Nearly half of all IT projects get killed off before they’re even completed, according to a survey conducted by the Information Systems Audit Control Association.
ISACA, an international organization with more than 75,000 members in 160, focuses on the governance of technology within corporate enterprises, and released the survey results at a recent conference in Las Vegas. Marios Damianides, a past international president of ISACA and the IT Governance Institute, said he was surprised that 43.3 per cent of those surveyed admitted to pulling the plug on an IT project prior to full implementation. “I did not expect the numbers to be so big,” he said.
Close to 30 per cent of those surveyed said they killed off an IT project because business needs had changed. About a quarter said the project was not delivering results as expected. Damianides took this as a sign of maturation in the process of approving projects.
“The heartening thing is the fact that there is some governance in place,” said Damianides, who is also an executive with Ernst & Young. “People are saying, ‘Hold on a second, maybe we’re not getting what we should. It’s all good, because there are good decisions and good criteria for making them.”
At the lower end of the scale, 14.4 per cent said IT projects had ended because they were no longer a priority, while budget constraints ranked at a mere 13.2 per cent. Only 6.6 per cent said they had ended an IT project because it did not support the business strategy.
“What these statistics mean is there is alignment up front, meaning the decision-making process works well,” Damianides said. “The learnings from the statistics are that there should be a more robust scorecard built ahead of time. You have to have goals that are immediate or project-focused, that allow you to make decisions on (whether to) stop or go.”
Andrew Hughes, principal of Sierra Systems Consultants in Victoria, B.C. and a vice-president of the local ISACA chapter, said the survey findings are a good reflection of where things tend to go wrong at the project delivery level.
“You have to be focused on discovering what the actual requirements are, as opposed to whatever the initial statements are and then doing the change management,” he said. “Most the organizations find it difficult to express requirements in a way that can be delivered on. Part of the project management exercise to get that change scoped in.”

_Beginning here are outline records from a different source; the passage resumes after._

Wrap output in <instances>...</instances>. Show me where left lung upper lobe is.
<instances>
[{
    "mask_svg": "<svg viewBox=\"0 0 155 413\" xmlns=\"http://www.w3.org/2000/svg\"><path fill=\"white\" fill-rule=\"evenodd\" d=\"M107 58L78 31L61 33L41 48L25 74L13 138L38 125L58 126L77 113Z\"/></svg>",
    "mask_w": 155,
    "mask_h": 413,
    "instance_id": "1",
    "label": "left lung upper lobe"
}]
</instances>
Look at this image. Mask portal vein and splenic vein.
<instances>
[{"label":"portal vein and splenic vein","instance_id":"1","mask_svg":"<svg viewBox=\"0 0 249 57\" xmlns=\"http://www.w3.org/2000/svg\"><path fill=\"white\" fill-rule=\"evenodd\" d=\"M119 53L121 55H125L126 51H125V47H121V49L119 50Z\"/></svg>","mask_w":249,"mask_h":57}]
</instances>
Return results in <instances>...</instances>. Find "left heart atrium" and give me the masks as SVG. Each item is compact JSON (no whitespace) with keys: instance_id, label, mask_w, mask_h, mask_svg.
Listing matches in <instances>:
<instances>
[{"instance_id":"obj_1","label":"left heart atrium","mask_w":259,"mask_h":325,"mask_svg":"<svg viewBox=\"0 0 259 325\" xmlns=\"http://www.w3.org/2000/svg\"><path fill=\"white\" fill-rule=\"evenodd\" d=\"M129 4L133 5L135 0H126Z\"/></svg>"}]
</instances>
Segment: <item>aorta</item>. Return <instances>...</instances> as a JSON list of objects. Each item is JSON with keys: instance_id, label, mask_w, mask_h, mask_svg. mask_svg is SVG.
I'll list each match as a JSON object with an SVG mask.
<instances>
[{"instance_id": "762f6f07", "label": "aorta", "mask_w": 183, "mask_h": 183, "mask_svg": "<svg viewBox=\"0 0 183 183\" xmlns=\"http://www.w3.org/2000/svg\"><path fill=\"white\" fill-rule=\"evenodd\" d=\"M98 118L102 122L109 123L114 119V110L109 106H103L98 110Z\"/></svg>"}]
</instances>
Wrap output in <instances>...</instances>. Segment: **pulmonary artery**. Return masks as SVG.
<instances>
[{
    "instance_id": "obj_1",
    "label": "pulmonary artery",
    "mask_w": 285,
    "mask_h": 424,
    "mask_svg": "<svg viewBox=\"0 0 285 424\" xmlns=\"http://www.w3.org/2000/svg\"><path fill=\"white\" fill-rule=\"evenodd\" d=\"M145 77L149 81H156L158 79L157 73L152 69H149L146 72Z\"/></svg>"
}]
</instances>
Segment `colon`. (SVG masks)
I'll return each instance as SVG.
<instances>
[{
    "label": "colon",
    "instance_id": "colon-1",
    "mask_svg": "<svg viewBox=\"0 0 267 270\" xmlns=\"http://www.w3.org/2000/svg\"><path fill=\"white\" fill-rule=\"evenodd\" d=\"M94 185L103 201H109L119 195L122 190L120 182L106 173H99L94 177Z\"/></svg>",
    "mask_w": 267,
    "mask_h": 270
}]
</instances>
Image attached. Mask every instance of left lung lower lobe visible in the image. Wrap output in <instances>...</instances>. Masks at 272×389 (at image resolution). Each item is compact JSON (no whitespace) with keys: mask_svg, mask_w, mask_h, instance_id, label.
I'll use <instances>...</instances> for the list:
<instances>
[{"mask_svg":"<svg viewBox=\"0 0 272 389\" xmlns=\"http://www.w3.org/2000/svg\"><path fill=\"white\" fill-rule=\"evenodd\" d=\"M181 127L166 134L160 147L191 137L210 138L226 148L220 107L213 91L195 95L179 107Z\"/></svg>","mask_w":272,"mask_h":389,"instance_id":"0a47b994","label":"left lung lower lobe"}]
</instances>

ISACA and the IT Governance Institute often suggest managing projects by using governance frameworks such as Control Objectives for Business and Information Technology, or COBIT. A more recent set of guidelines, Val IT, offers practical approaches to delivering value on IT projects. Damianides said Val IT is already being used at big companies and allows them to catch potential problems within IT projects before they start or as they progress.
“You don’t need to kill the project if it’s not going to deliver what you thought it was going to deliver,” he said. “The issue is, do you change it, modify it, invest more in it?”
ISACA conducted the survey by e-mail and based the results on 386 responses. The results are considered accurate plus or minus five per cent, 19 times out of 20.